"When singers develop acute illnesses, the voice doctor is often called to the scene to cure a performer within a few hours, if possible. This is often not possible due to the slow metabolic processes of the vocal folds.
In this regard, the previously often used “larynx injection” should be warned against. This is an installation of decongestant medications, often with the addition of a local anesthetic. The anesthetizing effect of this medication causes the performers to partly lose kinesthetic control of their voice and for the most part encourages them to use a disproportionately strong voice, which due to the disorder would normally have been perceived by them as painful or inappropriate.

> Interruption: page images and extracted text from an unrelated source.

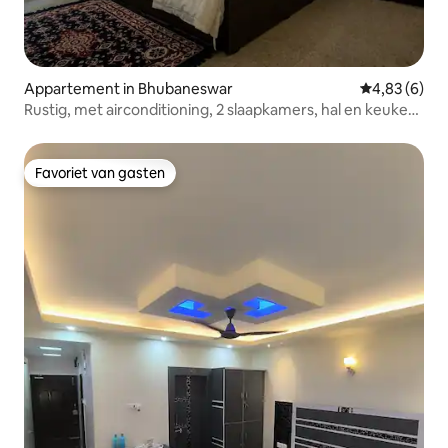
Appartement in Bhubaneswar
Gemiddelde b
4,83 (6)
Rustig, met airconditioning, 2 slaapkamers, hal en keuken,
nabij de luchthaven en het treinstation
Favoriet van gasten
Favoriet van gasten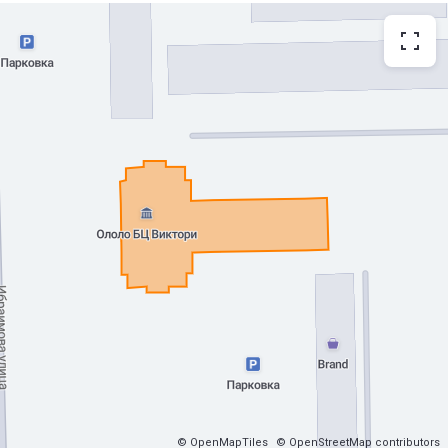
© OpenMapTiles
© OpenStreetMap contributors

In this way, inflammatory states can be masked and the development of phonation thickenings promoted.
When in doubt, the artist is always better advised to cancel a performance rather than run the risk of developing severe inflammation or even phonation thickenings.
Likewise, the so-called “cortisone injection” shortly before performing must be strictly advised against. Acute vocal disorders in singers mostly develop due to viral or bacterial inflammation.
The cortisone injection does temporarily suppress the concomitant inflammatory symptoms (redness, swelling, heat), but does not treat the actual cause of the dysphonia.
As a result, the singer is induced to vocalize too intensely and risks delayed regeneration as well as the development of vocal fold nodules.
However, as a decongestant drug for treating vocal fold inflammation, cortisone has frequently proved itself. However, the voice should continue to be consciously protected."